I know that mosquito bites are annoying, and we hear about West Nile Virus, and I see the signs all over that West Nile can come from mosquito bites, but do we really know what that means? What are the symptoms of West Nile? Is it a big deal? Do I even care? I have been getting a lot of questions about this especially since there have been numerous reports of West Nile Virus found in certain areas around where I live, and the Center for Disease and Prevention (CDC) has reported that 48 of the 50 states have fond cases this summer. So, let’s get to the bottom of it!
What is West Nile Virus?
West Nile virus is a virus transmitted by mosquitos that can cause very generalized reactions, ranging from very mild to very extreme, with potential for very serious illness. It is considered a seasonal epidemic that flares up in the summer in North America and remains as a high threat through the fall. The CDC reports that this summer has the highest rates of West Nile (just shy of 1600 cases) since it was first found in 1999, and 70% of the cases are from Louisiana, Oklahoma, Texas, South Dakota, Mississippi, and Michigan.
What are the symptoms?
The virus is really defined by the symptoms really. Only about 1% of people who are infected will get a serious reaction and the two most determining factors seem to be age over 50 years old, and having a weakened immune system (due to transplantation, immunosuppression, chronic disease, etc.) It takes anywhere from 3-14 days to have symptoms of the virus after being bitten. Most people have absolutely no symptoms at all, while other people might have mild symptoms that include:
-swollen lymph nodes
More severe symptoms include:
-severe headache (like a migraine)
-stiff neck muscles
-muscle weakness and/or lack of muscle coordination
*These symptoms usually last a few days but the symptoms that are more severe last a week or more and some, like paralysis, can be permanent. If you have these symptoms, you should seek medical care.
How is it transmitted?
WNV is primarily transmitted to humans and animals through mosquito bites, and the mosquitos become carriers after feeding on dead birds that are infected with the virus. Other ways of transmission are through blood transfusion and organ transplantation, but it is now a virus that is screened for more thoroughly, so the risk is significantly diminished. But, you are at your highest risk to become infected during warm weather, due to the nature of the transmission and high breeding levels of mosquitos!
How can I be diagnosed?
Your HCP will determine based on your symptoms if you need further testing, but they will start with lab tests to look for an increased level of antibodies to the WNV, which means that your body is fighting off the virus or has recently. If you have increased antibodies, you will then most likely get a lumbar puncture (AKA a spinal tap) to assess for the virus in your cerebral spinal fluids (CSF); to help diagnose the meningitis (stiff neck, high fevers, muscle convulsions/rigidity). The CSF that is drawn off, if infected will show high levels of white blood cells (WBCs) and also the WNV antibodies.
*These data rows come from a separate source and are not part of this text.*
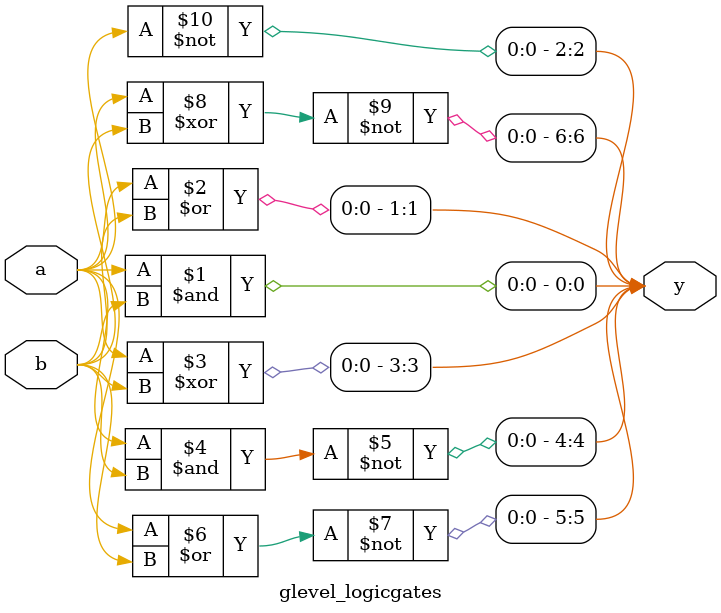
<source format=sv>
module glevel_logicgates(input a,b,output [6:0] y);
 //   wire [7:0] y; no need to declare again explicitly
    and(y[0],a,b);  //and gate
    or(y[1],a,b);   //or gate
    not(y[2],a);    //not gate
    xor(y[3],a,b);  //xor gate
    nand(y[4],a,b); //nand gate
    nor(y[5],a,b);  //nor gate
    xnor(y[6],a,b); //xnor gate
endmodule

</source>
And finally, if you are having confusion/stupor, etc. you will be ordered for an MRI or an electroencephalography (EEG) to study your brain and the swelling (MRI), and the brain waves and function (EEG) to determined the severity of the infection.
Are treatments available?
Because it is a virus, not really, no. Most of the “treatment” is just rest, and supportive care like Intravenous (IV) fluids if you are in the hospital, using tylenol/advil to treat fevers, eating a healthy diet, and focusing on regaining strength. There is some current research looking at interferon therapy, which is an immune modulating therapy, to help people with severe symptoms overcome the virus faster but the research is in pretty early stages, although at this point it looks promising, interferon therapy is a very intense therapy.
How can I protect myself?
From your home/living area, try to reduce breeding of mosquitos by eliminating any standing water, like change out bird bath date frequently, anything that has still sitting water in it, dump it, and clean out gutters. Anything moist, damp, or filled with water is the perfect little breeding ground for mosquitos, so do what you can to eliminate them! Also, make sure to change out your animals water bowls that are left outside (if you have one). And how to prevent getting bitten? Wear long sleeves and long pants if going into mosquito ridden areas, especially at dusk or dawn as that is when they are most likely to swarm. Also use insect repellent with DEET (avoiding faces and hands of children) and for young infants you can cover their strollers with mosquito netting (do not use DEET on children under 2 months). Use good sense, and use the monthly medications to prevent your dogs/cats from getting infected too!
If you are worried about your risk because you spend a lot of time outdoors, in the woods, or in high risk areas, then talk to your HCP about your risk and other ways to prevent WNV. Also, talk to your HCP about any symptoms you may have had, they may want you to come in for further testing, or come in earlier if you experience symptoms again, to be able to diagnose you! Wear that bug spray!!